Voor de intraveneuze injectie moet de corresponderende ader worden aangeprikt of moet een bestaande veneuze toegang worden gebruikt. De arm- of nekaders worden vaak gebruikt. Het voordeel van veneuze injectie is dat deze snel werkt. Bovendien kunnen grotere hoeveelheden vloeistof in de ader worden geïnjecteerd. Andere soorten injectie die niet zo vaak worden gebruikt, zijn intra-arteriële injectie (in de slagader), injectie in het gewrichtskapsel, intracardiale injectie in het hart, injectie in het beenmerg of intracutane injectie in de dermis.
Risico's, bijwerkingen en gevaren
Zoals eerder vermeld, is de subcutane injectiemethode de minst risicovolle injectiemethode naast de intracutane injectie. Hoewel intramusculaire injectie niet moeilijk uit te voeren is, mag deze alleen worden uitgevoerd door gekwalificeerd personeel, aangezien er enkele risico's aan verbonden zijn. Het kan leiden tot pijnlijke en soms onomkeerbare zenuwbeschadigingen.
Ook wordt gevreesd voor het binnendringen van ziekteverwekkers in het spuitkanaal.

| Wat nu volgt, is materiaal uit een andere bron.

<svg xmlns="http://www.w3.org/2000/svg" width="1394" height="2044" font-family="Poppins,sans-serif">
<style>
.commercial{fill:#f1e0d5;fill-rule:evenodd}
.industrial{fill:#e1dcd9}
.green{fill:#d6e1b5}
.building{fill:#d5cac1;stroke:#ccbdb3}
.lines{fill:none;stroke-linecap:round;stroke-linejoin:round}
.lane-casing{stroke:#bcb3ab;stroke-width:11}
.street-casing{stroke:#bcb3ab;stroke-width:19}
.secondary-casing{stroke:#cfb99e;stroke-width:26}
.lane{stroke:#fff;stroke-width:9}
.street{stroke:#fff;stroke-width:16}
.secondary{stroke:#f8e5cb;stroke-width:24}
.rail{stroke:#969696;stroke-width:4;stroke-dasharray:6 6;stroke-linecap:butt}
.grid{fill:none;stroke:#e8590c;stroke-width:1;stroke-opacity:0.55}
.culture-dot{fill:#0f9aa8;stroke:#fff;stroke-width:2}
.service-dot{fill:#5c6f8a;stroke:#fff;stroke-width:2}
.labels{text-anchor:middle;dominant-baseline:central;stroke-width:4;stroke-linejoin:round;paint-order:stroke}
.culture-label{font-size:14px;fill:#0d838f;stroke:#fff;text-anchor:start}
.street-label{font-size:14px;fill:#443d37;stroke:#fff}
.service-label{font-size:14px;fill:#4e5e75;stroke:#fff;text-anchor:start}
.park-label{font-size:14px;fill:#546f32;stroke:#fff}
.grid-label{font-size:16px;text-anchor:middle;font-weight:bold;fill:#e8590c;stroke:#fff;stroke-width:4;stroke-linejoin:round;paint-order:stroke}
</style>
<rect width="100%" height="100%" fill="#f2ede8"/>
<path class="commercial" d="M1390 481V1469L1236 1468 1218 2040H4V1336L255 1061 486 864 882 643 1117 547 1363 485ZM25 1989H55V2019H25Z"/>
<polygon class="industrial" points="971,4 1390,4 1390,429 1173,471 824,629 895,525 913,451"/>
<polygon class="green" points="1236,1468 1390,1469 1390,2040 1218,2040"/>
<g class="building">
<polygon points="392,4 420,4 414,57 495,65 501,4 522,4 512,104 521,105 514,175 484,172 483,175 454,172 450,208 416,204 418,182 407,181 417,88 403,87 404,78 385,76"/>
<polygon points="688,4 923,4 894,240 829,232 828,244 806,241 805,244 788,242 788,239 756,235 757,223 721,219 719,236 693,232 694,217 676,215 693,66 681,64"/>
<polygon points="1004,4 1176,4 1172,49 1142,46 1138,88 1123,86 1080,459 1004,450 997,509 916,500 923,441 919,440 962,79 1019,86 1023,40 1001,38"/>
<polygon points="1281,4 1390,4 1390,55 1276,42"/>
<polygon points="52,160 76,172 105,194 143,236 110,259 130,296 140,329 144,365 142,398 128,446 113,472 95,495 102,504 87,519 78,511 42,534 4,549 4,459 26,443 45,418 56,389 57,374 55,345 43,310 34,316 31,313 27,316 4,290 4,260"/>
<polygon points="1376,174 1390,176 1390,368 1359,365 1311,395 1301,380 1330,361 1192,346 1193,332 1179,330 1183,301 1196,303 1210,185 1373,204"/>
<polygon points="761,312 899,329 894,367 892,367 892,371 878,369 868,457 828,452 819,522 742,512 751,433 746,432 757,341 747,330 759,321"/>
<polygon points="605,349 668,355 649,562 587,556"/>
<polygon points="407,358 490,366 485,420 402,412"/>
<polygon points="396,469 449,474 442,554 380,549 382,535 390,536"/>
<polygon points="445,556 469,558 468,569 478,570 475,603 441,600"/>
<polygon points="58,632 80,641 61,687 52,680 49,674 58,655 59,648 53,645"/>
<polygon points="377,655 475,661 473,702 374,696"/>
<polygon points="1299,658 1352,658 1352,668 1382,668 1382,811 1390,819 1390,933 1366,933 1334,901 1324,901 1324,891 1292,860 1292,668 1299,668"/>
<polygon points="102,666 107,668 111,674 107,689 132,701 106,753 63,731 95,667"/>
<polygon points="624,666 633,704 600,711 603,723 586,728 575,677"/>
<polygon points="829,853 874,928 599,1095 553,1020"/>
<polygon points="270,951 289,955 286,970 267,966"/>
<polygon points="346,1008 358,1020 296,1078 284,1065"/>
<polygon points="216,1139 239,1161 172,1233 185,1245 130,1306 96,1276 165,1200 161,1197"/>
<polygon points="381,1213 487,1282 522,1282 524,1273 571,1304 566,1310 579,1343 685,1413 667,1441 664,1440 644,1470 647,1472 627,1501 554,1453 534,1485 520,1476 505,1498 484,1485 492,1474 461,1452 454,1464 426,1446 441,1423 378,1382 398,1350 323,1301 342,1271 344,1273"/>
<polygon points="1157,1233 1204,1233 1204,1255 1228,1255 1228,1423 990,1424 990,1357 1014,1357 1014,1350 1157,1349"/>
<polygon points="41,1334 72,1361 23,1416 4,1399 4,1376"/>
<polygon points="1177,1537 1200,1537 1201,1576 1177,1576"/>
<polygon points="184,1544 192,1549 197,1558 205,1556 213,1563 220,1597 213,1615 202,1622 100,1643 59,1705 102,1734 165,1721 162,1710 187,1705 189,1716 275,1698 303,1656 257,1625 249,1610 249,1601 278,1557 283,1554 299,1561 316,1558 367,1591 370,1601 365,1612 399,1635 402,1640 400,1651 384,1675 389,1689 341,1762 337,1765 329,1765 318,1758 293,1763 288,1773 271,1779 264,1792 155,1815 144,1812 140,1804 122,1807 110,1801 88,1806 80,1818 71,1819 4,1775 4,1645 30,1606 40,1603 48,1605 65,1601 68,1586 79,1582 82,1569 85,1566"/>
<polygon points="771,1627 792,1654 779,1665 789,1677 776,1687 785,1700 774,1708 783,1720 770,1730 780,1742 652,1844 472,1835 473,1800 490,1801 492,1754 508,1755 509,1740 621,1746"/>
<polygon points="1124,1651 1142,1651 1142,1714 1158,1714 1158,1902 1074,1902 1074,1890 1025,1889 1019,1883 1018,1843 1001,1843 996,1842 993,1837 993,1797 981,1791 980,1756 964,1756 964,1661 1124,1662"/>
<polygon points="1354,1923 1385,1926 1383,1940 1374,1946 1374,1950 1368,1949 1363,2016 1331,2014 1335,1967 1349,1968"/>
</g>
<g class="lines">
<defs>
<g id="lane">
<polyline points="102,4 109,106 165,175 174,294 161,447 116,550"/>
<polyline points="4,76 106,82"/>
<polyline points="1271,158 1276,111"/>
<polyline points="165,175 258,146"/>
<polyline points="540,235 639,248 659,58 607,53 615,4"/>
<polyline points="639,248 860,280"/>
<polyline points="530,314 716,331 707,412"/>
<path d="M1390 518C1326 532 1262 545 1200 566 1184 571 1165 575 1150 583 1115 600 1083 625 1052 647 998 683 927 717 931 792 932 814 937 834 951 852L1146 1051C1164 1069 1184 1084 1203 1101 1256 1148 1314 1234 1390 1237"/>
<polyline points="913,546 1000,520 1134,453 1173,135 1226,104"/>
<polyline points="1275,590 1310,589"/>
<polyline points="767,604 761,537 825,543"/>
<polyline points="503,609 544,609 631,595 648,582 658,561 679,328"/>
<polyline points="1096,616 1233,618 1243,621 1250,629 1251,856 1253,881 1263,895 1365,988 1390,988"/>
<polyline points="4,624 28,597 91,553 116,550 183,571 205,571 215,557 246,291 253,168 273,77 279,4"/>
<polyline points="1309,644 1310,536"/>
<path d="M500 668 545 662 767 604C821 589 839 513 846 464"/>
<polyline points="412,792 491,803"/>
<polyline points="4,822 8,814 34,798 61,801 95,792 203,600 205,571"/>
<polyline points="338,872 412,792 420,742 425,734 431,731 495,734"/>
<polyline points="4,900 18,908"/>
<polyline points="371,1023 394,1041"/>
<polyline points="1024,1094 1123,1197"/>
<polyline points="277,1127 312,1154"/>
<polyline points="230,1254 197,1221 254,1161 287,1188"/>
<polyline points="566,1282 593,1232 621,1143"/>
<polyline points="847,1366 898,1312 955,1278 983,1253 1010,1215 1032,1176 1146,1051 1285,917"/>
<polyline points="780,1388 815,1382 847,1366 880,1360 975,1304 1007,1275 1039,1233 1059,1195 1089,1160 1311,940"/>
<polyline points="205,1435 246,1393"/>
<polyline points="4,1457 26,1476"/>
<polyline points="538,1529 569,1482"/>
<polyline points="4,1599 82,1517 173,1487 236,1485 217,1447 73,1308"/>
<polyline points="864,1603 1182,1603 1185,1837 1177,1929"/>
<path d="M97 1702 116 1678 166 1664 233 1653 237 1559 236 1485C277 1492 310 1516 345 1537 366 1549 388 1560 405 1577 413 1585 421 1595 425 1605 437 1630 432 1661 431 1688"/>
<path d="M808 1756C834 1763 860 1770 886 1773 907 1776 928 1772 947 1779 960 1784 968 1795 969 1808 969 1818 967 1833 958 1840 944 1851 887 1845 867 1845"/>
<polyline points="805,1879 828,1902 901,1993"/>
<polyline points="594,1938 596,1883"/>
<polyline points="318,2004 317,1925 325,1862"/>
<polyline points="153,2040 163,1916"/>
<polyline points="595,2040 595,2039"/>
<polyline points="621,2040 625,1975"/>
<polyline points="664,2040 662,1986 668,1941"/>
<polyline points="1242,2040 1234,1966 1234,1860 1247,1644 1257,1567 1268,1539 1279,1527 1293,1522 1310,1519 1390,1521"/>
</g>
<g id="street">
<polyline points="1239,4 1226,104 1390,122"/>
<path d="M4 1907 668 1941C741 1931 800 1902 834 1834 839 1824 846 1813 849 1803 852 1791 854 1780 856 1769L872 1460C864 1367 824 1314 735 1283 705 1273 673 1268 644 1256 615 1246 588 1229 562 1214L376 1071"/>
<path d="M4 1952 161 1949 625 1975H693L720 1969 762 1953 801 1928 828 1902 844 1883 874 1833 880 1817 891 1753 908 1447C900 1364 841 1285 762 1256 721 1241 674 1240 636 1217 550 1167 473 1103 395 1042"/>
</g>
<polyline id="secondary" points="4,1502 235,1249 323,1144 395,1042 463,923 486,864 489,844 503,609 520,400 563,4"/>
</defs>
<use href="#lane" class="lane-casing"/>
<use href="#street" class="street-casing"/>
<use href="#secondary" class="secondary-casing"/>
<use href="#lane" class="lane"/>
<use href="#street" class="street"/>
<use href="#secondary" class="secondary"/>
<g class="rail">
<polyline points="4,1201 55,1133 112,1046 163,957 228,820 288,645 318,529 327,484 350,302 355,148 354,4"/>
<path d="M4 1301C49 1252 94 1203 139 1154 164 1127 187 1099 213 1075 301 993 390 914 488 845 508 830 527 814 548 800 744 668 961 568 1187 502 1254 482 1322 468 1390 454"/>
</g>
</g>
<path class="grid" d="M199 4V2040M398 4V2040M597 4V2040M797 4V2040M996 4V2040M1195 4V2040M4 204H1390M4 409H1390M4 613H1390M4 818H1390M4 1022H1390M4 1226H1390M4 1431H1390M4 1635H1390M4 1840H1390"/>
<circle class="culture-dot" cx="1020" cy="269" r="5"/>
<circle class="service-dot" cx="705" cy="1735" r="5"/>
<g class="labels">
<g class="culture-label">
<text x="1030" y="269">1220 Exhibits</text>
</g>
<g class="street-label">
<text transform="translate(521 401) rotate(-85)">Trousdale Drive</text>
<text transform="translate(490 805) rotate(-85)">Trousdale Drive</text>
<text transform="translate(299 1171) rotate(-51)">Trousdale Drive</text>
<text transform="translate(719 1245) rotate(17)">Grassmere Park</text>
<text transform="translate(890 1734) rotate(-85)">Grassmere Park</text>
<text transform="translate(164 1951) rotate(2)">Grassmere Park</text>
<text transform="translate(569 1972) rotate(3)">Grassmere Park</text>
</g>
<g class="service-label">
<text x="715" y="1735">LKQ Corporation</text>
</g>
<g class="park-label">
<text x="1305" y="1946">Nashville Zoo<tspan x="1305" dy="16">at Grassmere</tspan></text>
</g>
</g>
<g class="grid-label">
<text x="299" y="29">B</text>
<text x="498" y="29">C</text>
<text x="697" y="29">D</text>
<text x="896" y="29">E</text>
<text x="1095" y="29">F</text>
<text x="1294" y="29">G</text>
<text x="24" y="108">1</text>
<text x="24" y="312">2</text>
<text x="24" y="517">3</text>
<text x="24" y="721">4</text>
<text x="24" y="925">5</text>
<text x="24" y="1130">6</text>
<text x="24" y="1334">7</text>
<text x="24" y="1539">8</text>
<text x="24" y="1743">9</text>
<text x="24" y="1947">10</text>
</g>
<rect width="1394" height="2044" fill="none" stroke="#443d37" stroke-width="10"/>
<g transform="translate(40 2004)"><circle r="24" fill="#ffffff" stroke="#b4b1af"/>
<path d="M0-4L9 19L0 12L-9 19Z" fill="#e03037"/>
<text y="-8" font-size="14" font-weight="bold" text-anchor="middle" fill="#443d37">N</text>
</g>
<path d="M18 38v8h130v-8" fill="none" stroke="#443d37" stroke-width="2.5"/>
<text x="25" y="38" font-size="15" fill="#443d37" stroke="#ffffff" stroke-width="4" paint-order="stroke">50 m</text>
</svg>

Dit resulteert vaak in een pijnlijk injectie-abces. Een andere risicofactor is het breken van de canule in de spier. Dit kan vooral gebeuren bij verkrampte patiënten. Het is belangrijk om een voldoende lange canule te kiezen. Het gebruik van een te korte canule kan resulteren in necrose van vetweefsel door accidentele injectie in vetweefsel. Een accidentele injectie in een bloedvat kan ook onaangename gevolgen hebben, aangezien het medicijn in de volledige dosis direct in de bloedbaan terechtkomt.
Dit is de reden waarom zogenaamde aspiratie in twee vlakken verplicht is voor intramusculaire injecties. Hiervoor wordt de spuit in de spier gestoken en wordt er iets opgezogen om te zien of er bloed in de spuit stroomt. Als dit het geval is, zit de spuit niet in de spier, maar in een bloedvat. Als er geen bloed te zien is, wordt de spuit 180 graden gedraaid en wordt de aspiratie herhaald. Als er geen bloed meer in de spuit verschijnt, kan het medicijn worden geïnjecteerd. Patiënten met een neiging tot bloeden zijn een absolute contra-indicatie voor intramusculaire injecties.
Als een bloedvat in de spier gewond raakt bij het plaatsen van de injectiespuit, kan de resulterende bloeding nauwelijks worden gestopt bij patiënten met een bloedingsneiging of stollingstherapie (bijv.Marcumar). De twee grootste complicaties van intraveneuze injectie zijn paraveneus, d.w.z. injectie die langs de ader loopt, en accidentele intra-arteriële injectie. In beide gevallen kan ernstige necrose (weefselschade) optreden. In extreme gevallen kan de aangedane extremiteit volledig afsterven.